**Data to process:**

########

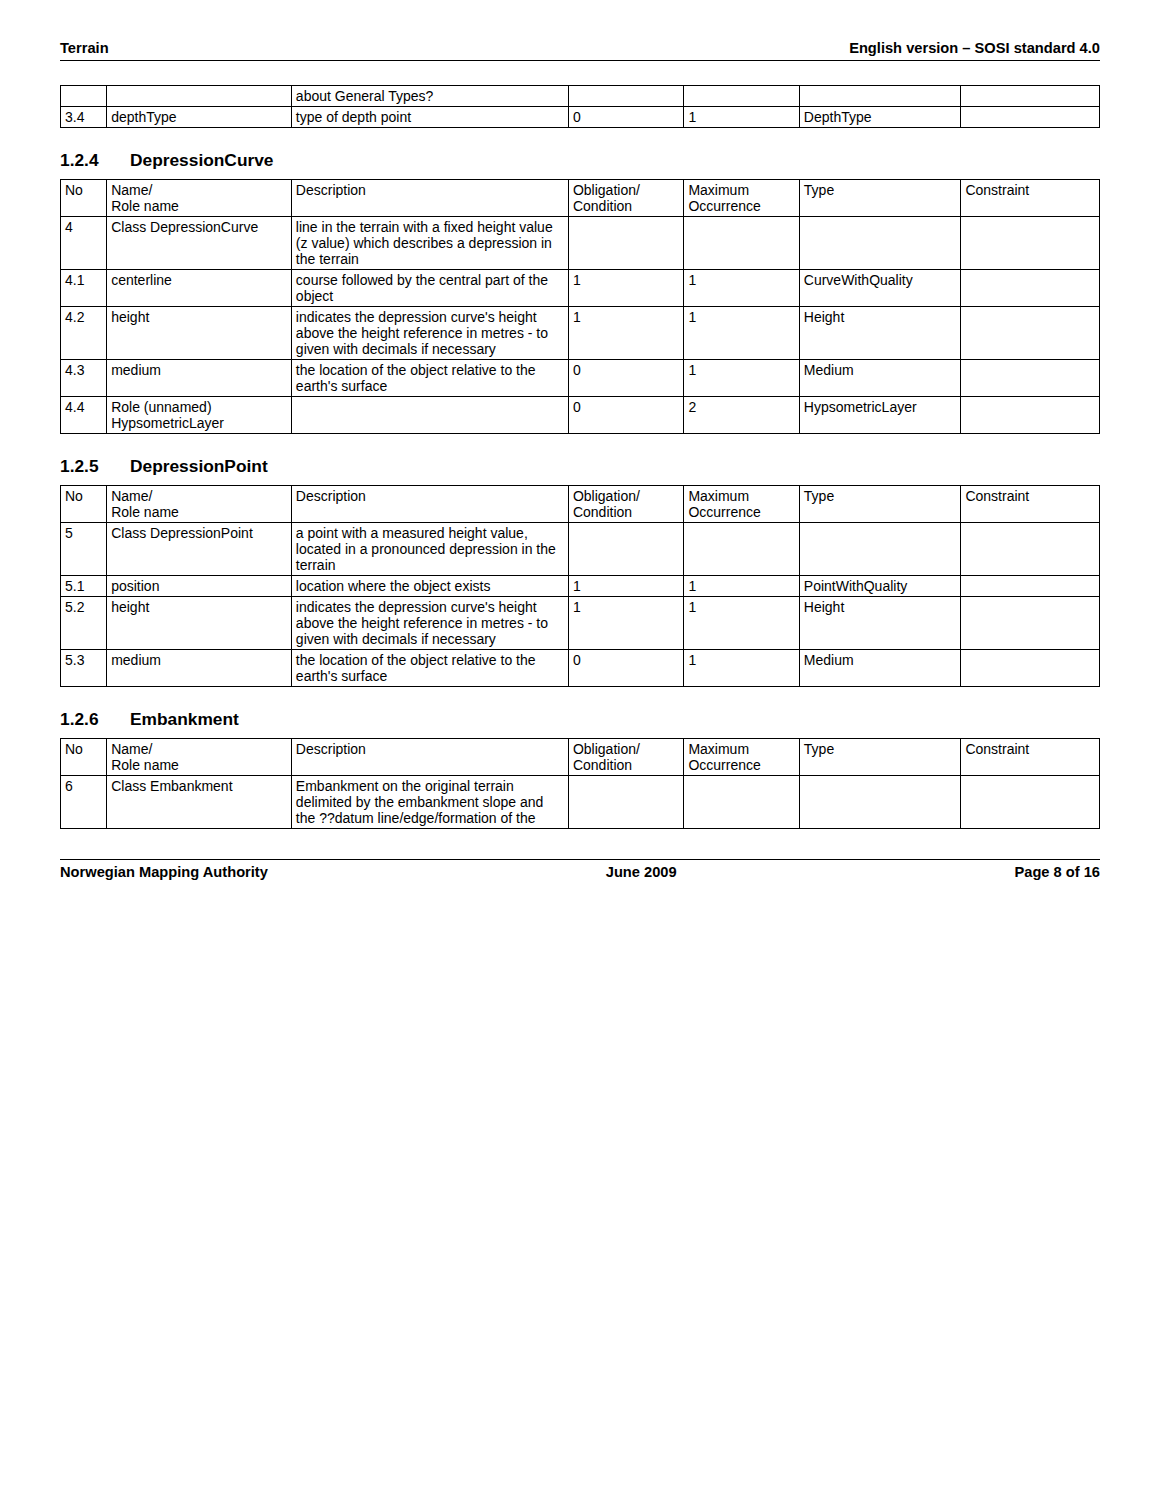Terrain English version – SOSI standard 4.0
| | | about General Types? | | | | |
| 3.4 | depthType | type of depth point | 0 | 1 | DepthType | |
1.2.4 DepressionCurve
| No | Name/ Role name | Description | Obligation/ Condition | Maximum Occurrence | Type | Constraint |
| --- | --- | --- | --- | --- | --- | --- |
| 4 | Class DepressionCurve | line in the terrain with a fixed height value (z value) which describes a depression in the terrain | | | | |
| 4.1 | centerline | course followed by the central part of the object | 1 | 1 | CurveWithQuality | |
| 4.2 | height | indicates the depression curve's height above the height reference in metres - to given with decimals if necessary | 1 | 1 | Height | |
| 4.3 | medium | the location of the object relative to the earth's surface | 0 | 1 | Medium | |
| 4.4 | Role (unnamed) HypsometricLayer | | 0 | 2 | HypsometricLayer | |
1.2.5 DepressionPoint
| No | Name/ Role name | Description | Obligation/ Condition | Maximum Occurrence | Type | Constraint |
| --- | --- | --- | --- | --- | --- | --- |
| 5 | Class DepressionPoint | a point with a measured height value, located in a pronounced depression in the terrain | | | | |
| 5.1 | position | location where the object exists | 1 | 1 | PointWithQuality | |
| 5.2 | height | indicates the depression curve's height above the height reference in metres - to given with decimals if necessary | 1 | 1 | Height | |
| 5.3 | medium | the location of the object relative to the earth's surface | 0 | 1 | Medium | |
1.2.6 Embankment
| No | Name/ Role name | Description | Obligation/ Condition | Maximum Occurrence | Type | Constraint |
| --- | --- | --- | --- | --- | --- | --- |
| 6 | Class Embankment | Embankment on the original terrain delimited by the embankment slope and the ??datum line/edge/formation of the | | | | |
Norwegian Mapping Authority June 2009 Page 8 of 16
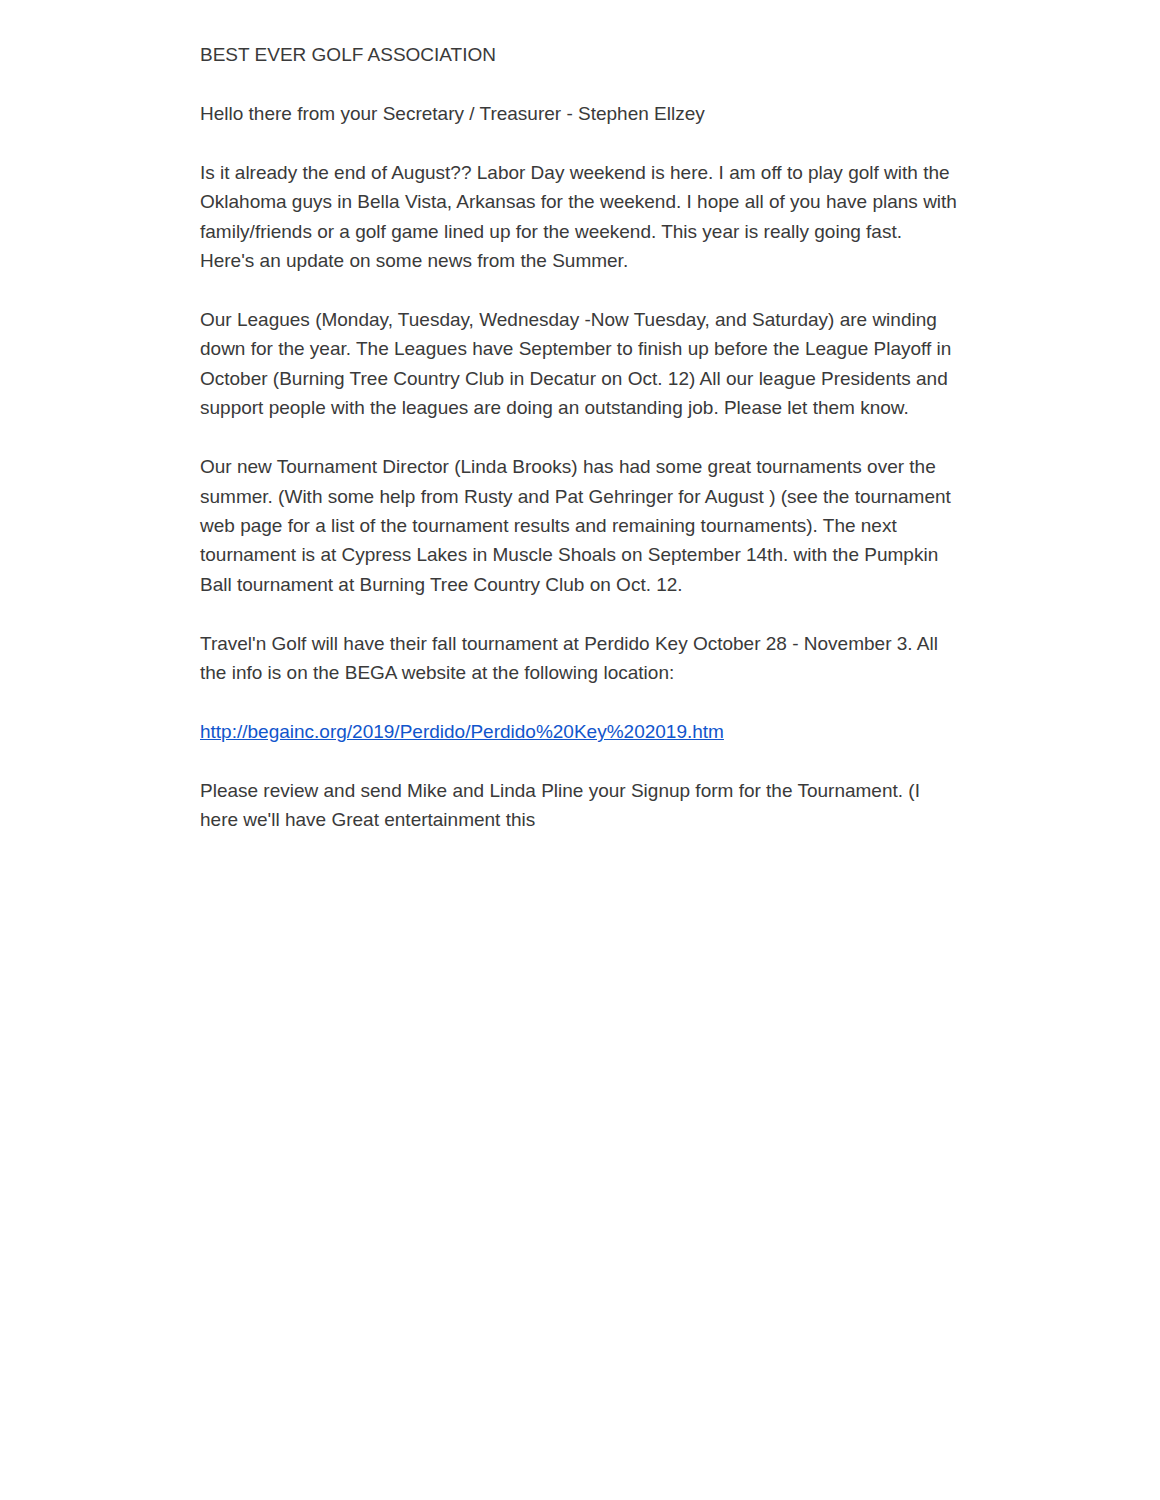BEST EVER GOLF ASSOCIATION
Hello there from your Secretary / Treasurer - Stephen Ellzey
Is it already the end of August?? Labor Day weekend is here. I am off to play golf with the Oklahoma guys in Bella Vista, Arkansas for the weekend. I hope all of you have plans with family/friends or a golf game lined up for the weekend. This year is really going fast. Here's an update on some news from the Summer.
Our Leagues (Monday, Tuesday, Wednesday -Now Tuesday, and Saturday) are winding down for the year. The Leagues have September to finish up before the League Playoff in October (Burning Tree Country Club in Decatur on Oct. 12) All our league Presidents and support people with the leagues are doing an outstanding job. Please let them know.
Our new Tournament Director (Linda Brooks) has had some great tournaments over the summer. (With some help from Rusty and Pat Gehringer for August ) (see the tournament web page for a list of the tournament results and remaining tournaments). The next tournament is at Cypress Lakes in Muscle Shoals on September 14th. with the Pumpkin Ball tournament at Burning Tree Country Club on Oct. 12.
Travel'n Golf will have their fall tournament at Perdido Key October 28 - November 3. All the info is on the BEGA website at the following location:
http://begainc.org/2019/Perdido/Perdido%20Key%202019.htm
Please review and send Mike and Linda Pline your Signup form for the Tournament. (I here we'll have Great entertainment this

########

**Your instructions:**
When a line in the data contains "from", return it as written.

**Expected output:**
Hello there from your Secretary / Treasurer - Stephen Ellzey
Is it already the end of August?? Labor Day weekend is here. I am off to play golf with the Oklahoma guys in Bella Vista, Arkansas for the weekend. I hope all of you have plans with family/friends or a golf game lined up for the weekend. This year is really going fast. Here's an update on some news from the Summer.
Our new Tournament Director (Linda Brooks) has had some great tournaments over the summer. (With some help from Rusty and Pat Gehringer for August ) (see the tournament web page for a list of the tournament results and remaining tournaments). The next tournament is at Cypress Lakes in Muscle Shoals on September 14th. with the Pumpkin Ball tournament at Burning Tree Country Club on Oct. 12.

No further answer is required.